Soon it becomes clear that the children are not just witnesses, but also suspects . . . and so are their mothers.
As the police begin to look more closely, the children’s ability to bleed their parents dry becomes deadly serious. Part murder mystery, part motherhood manifesto, Cutting Teeth explores the standards society holds mothers to—along with the ones to which we hold ourselves—and the things no one tells you about becoming a parent.
My two cents worth ...
I can honestly say that Chandler Baker weaves quite an in depth, and pleasantly surprising account of motherhood - the joys, the fears, and the things we never truly admit to anyone else - from the perspective of three very different women. A mother myself, I found a lot of the inner dialogue and conversational pieces relatable, and at some times, laughable for the honesty imbued.
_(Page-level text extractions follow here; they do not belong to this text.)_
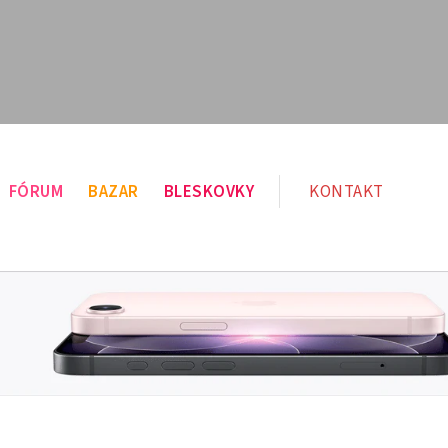
FÓRUM
BAZAR
BLESKOVKY
KONTAKT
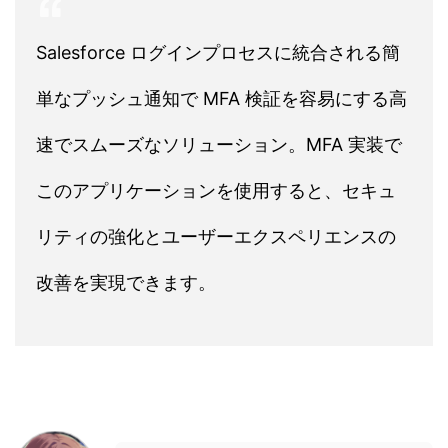
Salesforce ログインプロセスに統合される簡
単なプッシュ通知で MFA 検証を容易にする高
速でスムーズなソリューション。MFA 実装で
このアプリケーションを使用すると、セキュ
リティの強化とユーザーエクスペリエンスの
改善を実現できます。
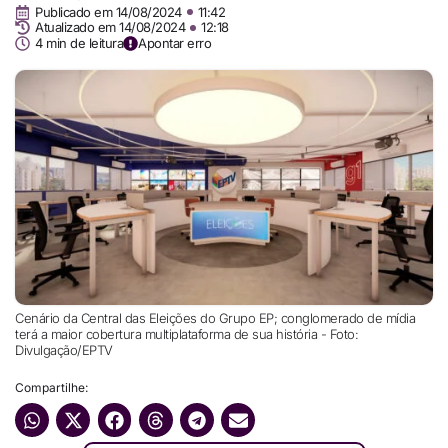
Publicado em
14/08/2024
11:42
Atualizado em 14/08/2024
12:18
4 min de leitura
Apontar erro
Cenário da Central das Eleições do Grupo EP; conglomerado de mídia
terá a maior cobertura multiplataforma de sua história - Foto:
Divulgação/EPTV
Compartilhe:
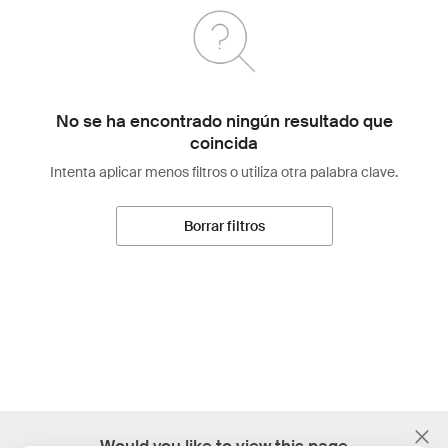
No se ha encontrado ningún resultado que
coincida
Intenta aplicar menos filtros o utiliza otra palabra clave.
Borrar filtros
;
Would you like to view this page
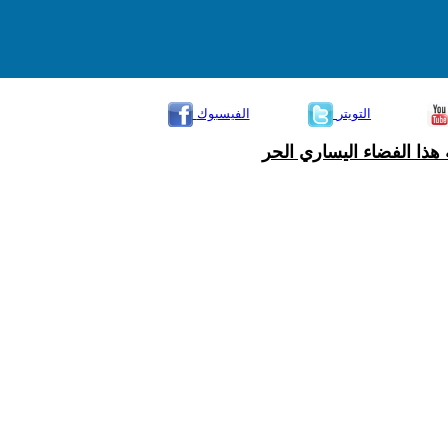
التويتر
الفيسبوك
هذا الفضاء اليساري الحر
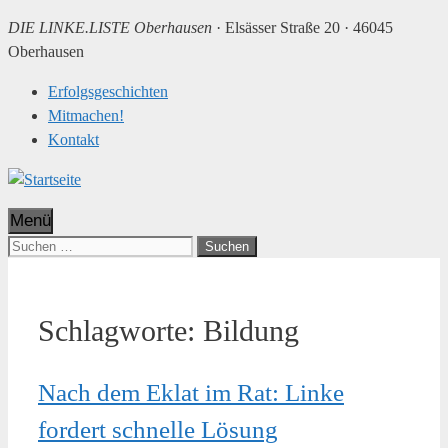
DIE LINKE.LISTE Oberhausen
·
Elsässer Straße 20 · 46045
Oberhausen
Erfolgsgeschichten
Mitmachen!
Kontakt
Menü
Suchen
nach:
Schlagworte:
Bildung
Nach dem Eklat im Rat: Linke
fordert schnelle Lösung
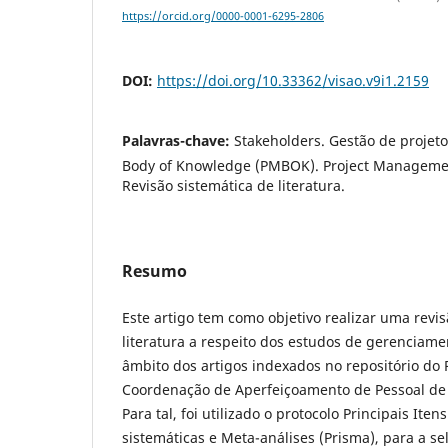
https://orcid.org/0000-0001-6295-2806
DOI:
https://doi.org/10.33362/visao.v9i1.2159
Palavras-chave:
Stakeholders. Gestão de projet
Body of Knowledge (PMBOK). Project Management
Revisão sistemática de literatura.
Resumo
Este artigo tem como objetivo realizar uma revis
literatura a respeito dos estudos de gerenciam
âmbito dos artigos indexados no repositório do 
Coordenação de Aperfeiçoamento de Pessoal de 
Para tal, foi utilizado o protocolo Principais Ite
sistemáticas e Meta-análises (Prisma), para a se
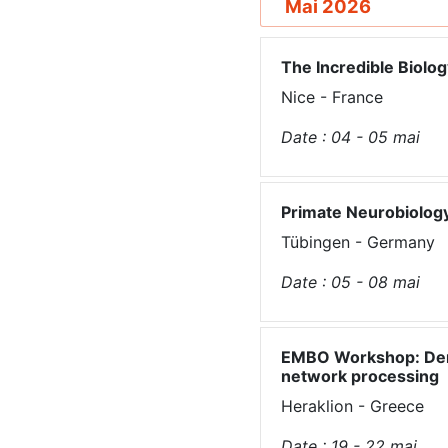
Mai 2026
The Incredible Biolo
Nice - France
Date :
04 - 05
mai
Primate Neurobiolog
Tübingen - Germany
Date :
05 - 08
mai
EMBO Workshop: Dendr
network processing
Heraklion - Greece
Date :
19 - 22
mai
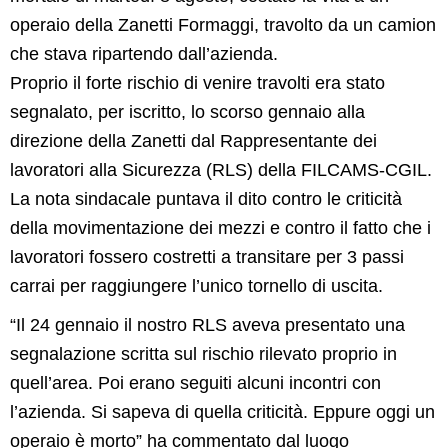
operaio della Zanetti Formaggi, travolto da un camion
che stava ripartendo dall’azienda.
Proprio il forte rischio di venire travolti era stato
segnalato, per iscritto, lo scorso gennaio alla
direzione della Zanetti dal Rappresentante dei
lavoratori alla Sicurezza (RLS) della FILCAMS-CGIL.
La nota sindacale puntava il dito contro le criticità
della movimentazione dei mezzi e contro il fatto che i
lavoratori fossero costretti a transitare per 3 passi
carrai per raggiungere l’unico tornello di uscita.
“Il 24 gennaio il nostro RLS aveva presentato una
segnalazione scritta sul rischio rilevato proprio in
quell’area. Poi erano seguiti alcuni incontri con
l’azienda. Si sapeva di quella criticità. Eppure oggi un
operaio è morto” ha commentato dal luogo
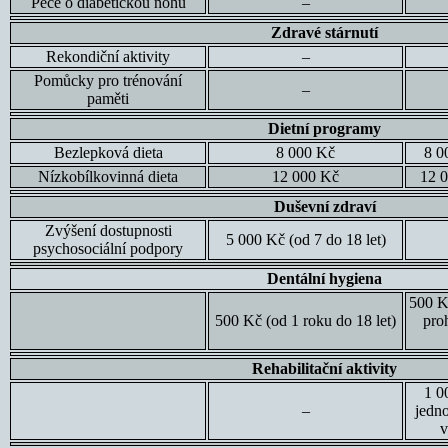
Péče o diabetickou nohu
–
Zdravé stárnutí
Rekondiční aktivity
–
Pomůcky pro trénování
–
paměti
Dietní programy
Bezlepková dieta
8 000 Kč
8 0
Nízkobílkovinná dieta
12 000 Kč
12 0
Duševní zdraví
Zvýšení dostupnosti
5 000 Kč (od 7 do 18 let)
psychosociální podpory
Dentální hygiena
500 K
500 Kč (od 1 roku do 18 let)
pro
Rehabilitační aktivity
1 0
–
jedn
v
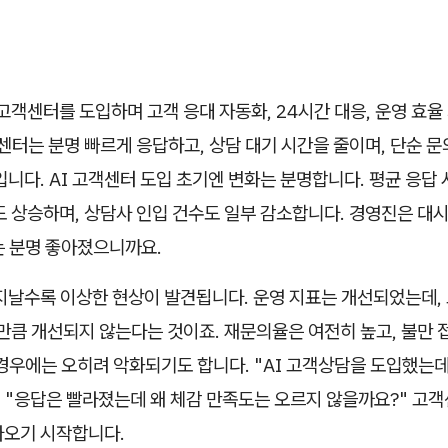
 고객센터를 도입하며 고객 응대 자동화, 24시간 대응, 운영 효
객센터는 분명 빠르게 응답하고, 상담 대기 시간을 줄이며, 단순 
입니다. AI 고객센터 도입 초기엔 변화는 분명합니다. 평균 응답
도 상승하며, 상담사 인입 건수도 일부 감소합니다. 경영진은 대
는 분명 좋아졌으니까요.
지날수록 이상한 현상이 발견됩니다. 운영 지표는 개선되었는데,
대만큼 개선되지 않는다는 것이죠. 재문의율은 여전히 높고, 불만 
경우에는 오히려 악화되기도 합니다. "AI 고객상담을 도입했는데
, "응답은 빨라졌는데 왜 체감 만족도는 오르지 않을까요?" 고
나오기 시작합니다.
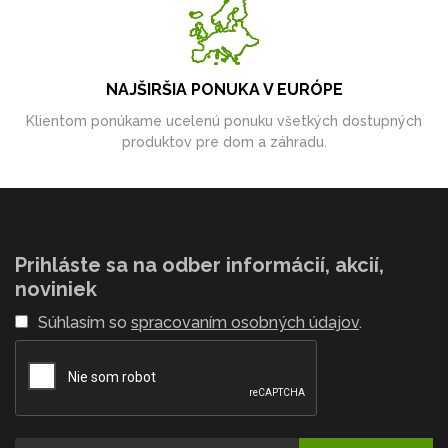
NAJŠIRŠIA PONUKA V EURÓPE
Klientom ponúkame ucelenú ponuku všetkých dostupných
produktov pre dom a záhradu.
Prihláste sa na odber informácií, akcií,
noviniek
Súhlasím so
spracovaním osobných údajov
.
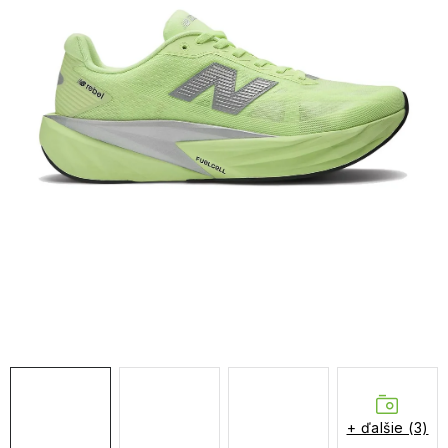
NAŠE SLUŽBY
VÝPREDAJ
ZNAČKY
Vrátenie a výmena
Doprava a platba
Blog
Moja objednávka
+ ďalšie (3)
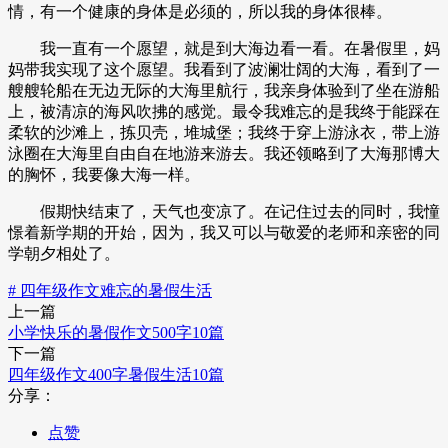
情，有一个健康的身体是必须的，所以我的身体很棒。
我一直有一个愿望，就是到大海边看一看。在暑假里，妈
妈带我实现了这个愿望。我看到了波澜壮阔的大海，看到了一
艘艘轮船在无边无际的大海里航行，我亲身体验到了坐在游船
上，被清凉的海风吹拂的感觉。最令我难忘的是我终于能踩在
柔软的沙滩上，拣贝壳，堆城堡；我终于穿上游泳衣，带上游
泳圈在大海里自由自在地游来游去。我还领略到了大海那博大
的胸怀，我要像大海一样。
假期快结束了，天气也变凉了。在记住过去的同时，我憧
憬着新学期的开始，因为，我又可以与敬爱的老师和亲密的同
学朝夕相处了。
# 四年级作文难忘的暑假生活
上一篇
小学快乐的暑假作文500字10篇
下一篇
四年级作文400字暑假生活10篇
分享：
点赞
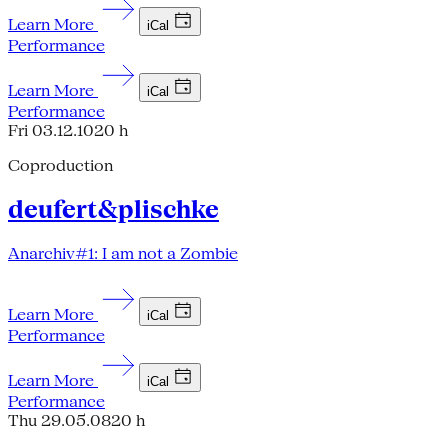
Learn More
iCal
Performance
Learn More
iCal
Performance
Fri 03.12.10
20 h
Coproduction
deufert&plischke
Anarchiv#1: I am not a Zombie
Learn More
iCal
Performance
Learn More
iCal
Performance
Thu 29.05.08
20 h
I actually think this is where the strength of this book truly lies. The story line, although quirky and somewhat slightly different if you are expecting some sort of supernatural read does ultimately prove to be short of thrills. Without revealing too much of the story, the characters unfold with a level of predictability that offers very little for the reader to figure out. About halfway through this book I knew "who'd done it", but still found myself wanting to understand how the children craving blood tied in with everything unfolding.
The author, although very clever with their formation of characters and creating a true believability, unfortunately fails to bring a sense of relevance to the overarching story. Where I'd hoped for the supernatural element of blood craving to be further developed, it merely operated as a side car to the real vehicle of this novel - the who done it.
With a very real skill in crafting relatable characters and relationships, this author tipped the scales from a mediocre read to something closer to intriguing. If you are searching for something highly thrilling and dripping in darkness, then this novel is not quite the page turner. That being said, the candid and astonishingly inciteful deep dive into the working minds of motherhood is worth the read alone.